Abstract 3406: Circulating Cancer Cell Microparticles Expressing Tissue Factors in Patients with Cancer-Related Stroke
Backgrounds: Circulating microparticles (MP) are reported to be functional in various disease conditions. There is considerable interest in assessing the potential role of tissue factor-bearing microparticles (TF+ MP) in the pathogenesis of the hypercoagulable state accompanying cancer. We tested that the levels of circulating cancer cells MP expressing tissue factors in patients with cancer-related stroke.
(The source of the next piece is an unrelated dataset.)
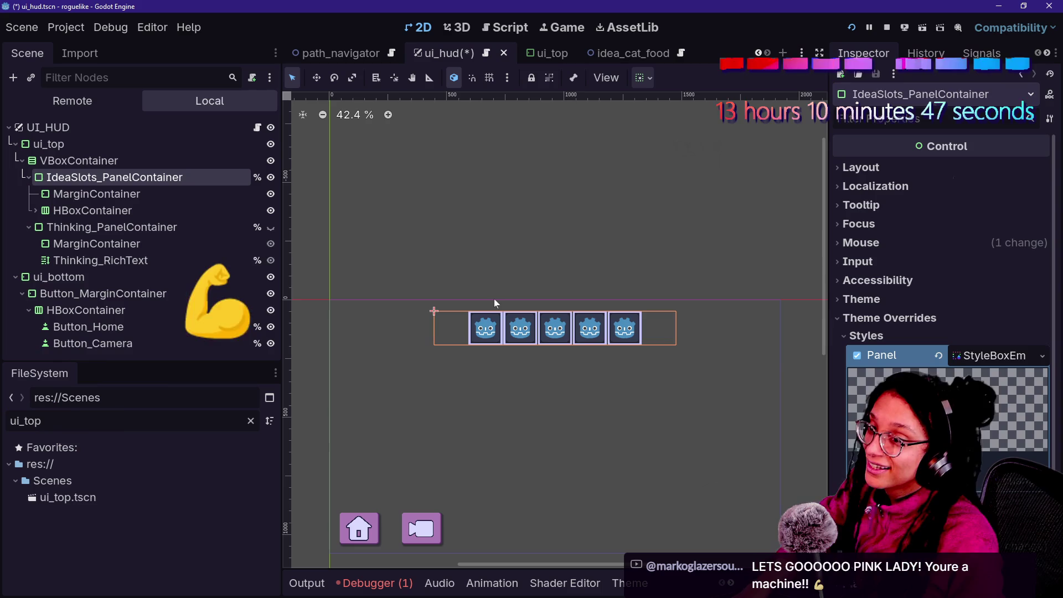
click(174, 245)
Methods: The expression of epithelial cell adhesion molecule (EpCAM) which is a cell surface molecule that is known to be highly expressed in non-small cell lung cancer (NSCLC) and tissue factors on circulating MP was evaluated by flow cytometry from 60 NSCLC patients with ischemic stroke (C+S group), 30 NSCLC without ischemic storke (C group), 30 ischemic stroke without cancer (S group), and 30 healthy subjects (H group). Conventional stroke mechanisms (CSMs) were determined using cardiologic and vascular studies and C+S group was subdivided depending on presence of CSMs. Additionally, the coagulation status was assessed based on the serum D-dimer levels.
Results: The level of EpCAM+ MP did not differ between C+S and C groups. However, the level of EpCAM+ TF+ MP was increased in C+S without CSMs than in those with CSMs and other groups (C, S, and H group) (Figure). Correlation analysis showed that levels of EpCAM+ TF+ were increased with the increase in the serum D-dimer levels. Moreover, EpCAM+ TF+ MP did not change although the serum D-dimer levels were decreased after anticoagulation treatment.
Conclusion: Our data showed TF+ MP originated from cancer cells has an important role in the pathogenesis of the cancer-related stroke. Figure. EpCAM+ TF+ MP is significantly increased in C+S without CSMs group than those with CSMs and C, S, and H group.
- © 2012 by American Heart Association, Inc.